The descriptions and examples of code structure transformation rules in CODA.

1. R1-loop: equivalent transformation among for structure and while structure

(1) while loop → for loop

(2) for loop → while loop

2. R2-branch: equivalent transformation between if-else(-if) structure and if-if structure

(1) if-else-(if) → if-if

(2) if-if → if-else-(if)

3. R3-calculation: equivalent numerical calculation transformation, e.g., ++, --, +=, -=, *=, /=, %=, <<=, >>=, &=, |= , ˆ =

(1) i++ ↔ i = i + 1

(2) i-- ↔ i = i - 1

(3) i += j ↔ i = i + j

(4) i -= j ↔ i = i - j

(5) i *= j ↔ i = i * j

(6) i /= j ↔ i = i / j

(7) i %= j ↔ i = i % j

(8) i <<= j ↔ i = i << j

(9) i >>= j ↔ i = i >> j

(10) i &= j ↔ i = i & j

(11) i |= j ↔ i = i | j

(12) i ^= j ↔ i = i ^ j

4. R4-constant: equivalent transformation between a constant and a variable assigned by the same constant

(1) Any literal expression (string, number, character, or boolean) can be replaced with a constant variable with the same value: if("Hello, World!"); ↔ String i = "Hello, World!"; println(i);

Folder Structure

.

» DATA TO EXAMINE:

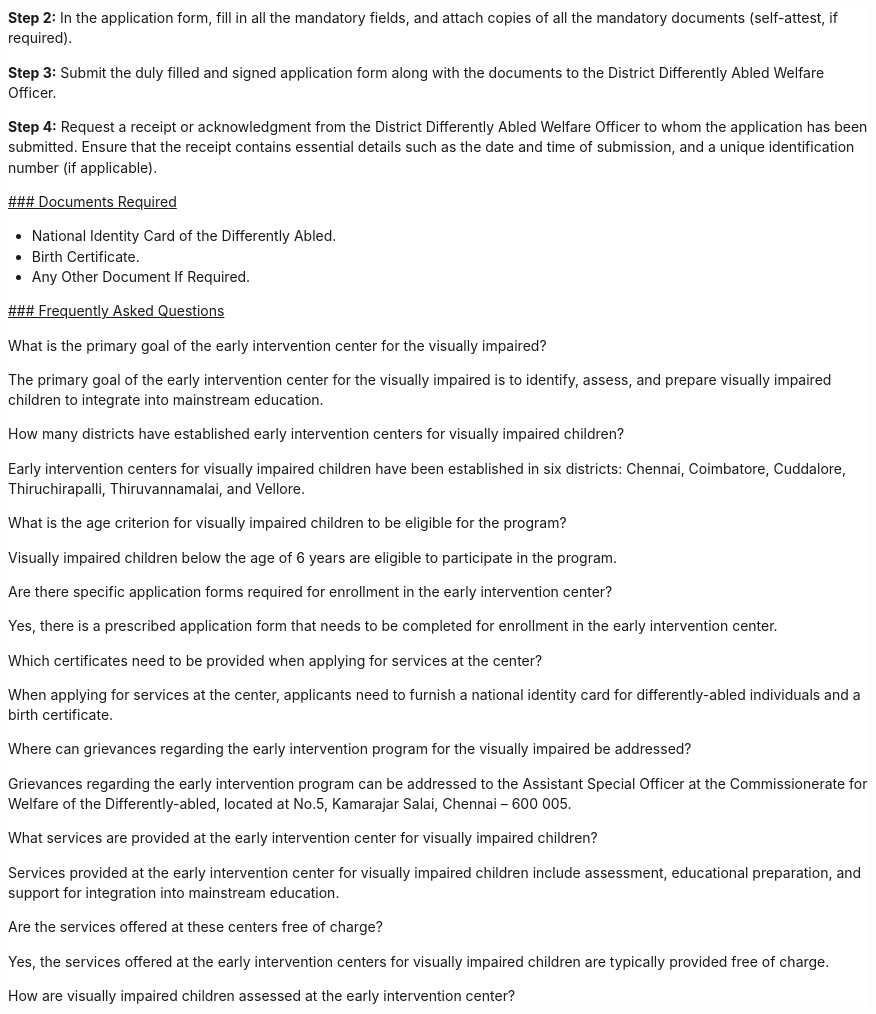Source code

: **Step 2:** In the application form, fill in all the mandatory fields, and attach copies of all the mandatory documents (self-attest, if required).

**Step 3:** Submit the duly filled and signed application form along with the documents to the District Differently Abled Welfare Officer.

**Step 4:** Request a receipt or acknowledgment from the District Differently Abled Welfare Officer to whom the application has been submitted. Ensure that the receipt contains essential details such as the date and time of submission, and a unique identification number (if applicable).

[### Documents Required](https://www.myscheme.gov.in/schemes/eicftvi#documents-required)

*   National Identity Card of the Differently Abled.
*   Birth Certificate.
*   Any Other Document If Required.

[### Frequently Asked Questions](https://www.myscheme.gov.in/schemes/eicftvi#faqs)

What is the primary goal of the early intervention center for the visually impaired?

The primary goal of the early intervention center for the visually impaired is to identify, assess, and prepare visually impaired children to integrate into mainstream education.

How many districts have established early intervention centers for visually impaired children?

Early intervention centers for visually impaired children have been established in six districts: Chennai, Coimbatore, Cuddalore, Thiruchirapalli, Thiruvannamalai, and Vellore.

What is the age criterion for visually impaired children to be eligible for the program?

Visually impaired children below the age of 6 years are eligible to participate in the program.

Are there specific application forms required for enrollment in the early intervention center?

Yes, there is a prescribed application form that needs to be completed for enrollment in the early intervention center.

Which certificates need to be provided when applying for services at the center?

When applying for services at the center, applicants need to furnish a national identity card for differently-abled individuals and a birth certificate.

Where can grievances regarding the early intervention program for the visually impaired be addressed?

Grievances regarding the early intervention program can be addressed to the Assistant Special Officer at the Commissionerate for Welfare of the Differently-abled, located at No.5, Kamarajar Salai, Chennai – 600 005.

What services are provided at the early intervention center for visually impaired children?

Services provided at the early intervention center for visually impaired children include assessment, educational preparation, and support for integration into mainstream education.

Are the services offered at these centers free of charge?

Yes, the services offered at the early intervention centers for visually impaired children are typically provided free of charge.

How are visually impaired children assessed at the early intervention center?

» TASKS TO CARRY OUT:
(a) Reproduce the part of the CODA transformation rules starting with "(1) while loop" and going on through "if-if → if-else-(if)", word for word.
(b) In the CODA transformation rules, which two structures does the R2-branch rule transform between?
(c) Summarize the CODA transformation rules in two sentences.

» ANSWERS FOR THIS EXERCISE:
(a)
(1) while loop → for loop

(2) for loop → while loop

2. R2-branch: equivalent transformation between if-else(-if) structure and if-if structure

(1) if-else-(if) → if-if

(2) if-if → if-else-(if)

(b) The if-else(-if) structure and the if-if structure.

(c) CODA's R1-loop rule converts between for and while loops, and its R2-branch rule converts between if-else(-if) and if-if structures. R3-calculation swaps compound operators such as ++ and += for their expanded forms, and R4-constant replaces a literal expression with a constant variable holding the same value.